He read the injury report. Then he talked about the weather.

"That 10-day report doesn't tell you a lot," he said.

But the fact is if there is a case to be made for Turner as a head coach, despite his 77-95-1 record in the regular season and his firings by the Washington Redskins and the Oakland Raiders, that case has made itself in the last month, during which his Chargers not only salvaged a season that looked lost with four straight wins but also won a first-round playoff game no one expected them to take.

And if Turner's Chargers can beat the Steelers on Sunday in Pittsburgh, he will have won four playoff games with the franchise, more than any other San Diego coach. It is not the standard of failure by which he has been measured for years, especially when you consider that in his two seasons here, the Chargers are 12-1 in December and January -- the games that supposedly matter the most.

So surely he must feel vindicated.

"No," he said. "I really believe that it is always about next week. For me it's always going to be about what happened in this game and now what's going to happen in the next game. That's not a bad thing because it does help motivate you."

※ ※ ※

Exercise A:
Write out the part of the passage about the Chargers coach from "He read the" up to and including "them to take.".
Exercise B:
In the passage about the Chargers coach, what is the Chargers' record in December and January during Turner's two seasons with the team?

※ ※ ※

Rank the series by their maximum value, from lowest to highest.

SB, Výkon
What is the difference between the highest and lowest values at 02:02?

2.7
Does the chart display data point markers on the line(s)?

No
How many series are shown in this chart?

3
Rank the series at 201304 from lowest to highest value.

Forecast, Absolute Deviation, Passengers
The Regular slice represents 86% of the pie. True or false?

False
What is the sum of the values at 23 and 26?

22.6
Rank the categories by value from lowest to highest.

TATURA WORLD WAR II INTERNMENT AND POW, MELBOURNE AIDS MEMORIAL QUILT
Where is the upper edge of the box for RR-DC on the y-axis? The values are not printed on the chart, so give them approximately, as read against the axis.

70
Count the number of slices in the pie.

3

※ ※ ※

Written answer A:
He read the injury report. Then he talked about the weather.

"That 10-day report doesn't tell you a lot," he said.

But the fact is if there is a case to be made for Turner as a head coach, despite his 77-95-1 record in the regular season and his firings by the Washington Redskins and the Oakland Raiders, that case has made itself in the last month, during which his Chargers not only salvaged a season that looked lost with four straight wins but also won a first-round playoff game no one expected them to take.

Written answer B:
12-1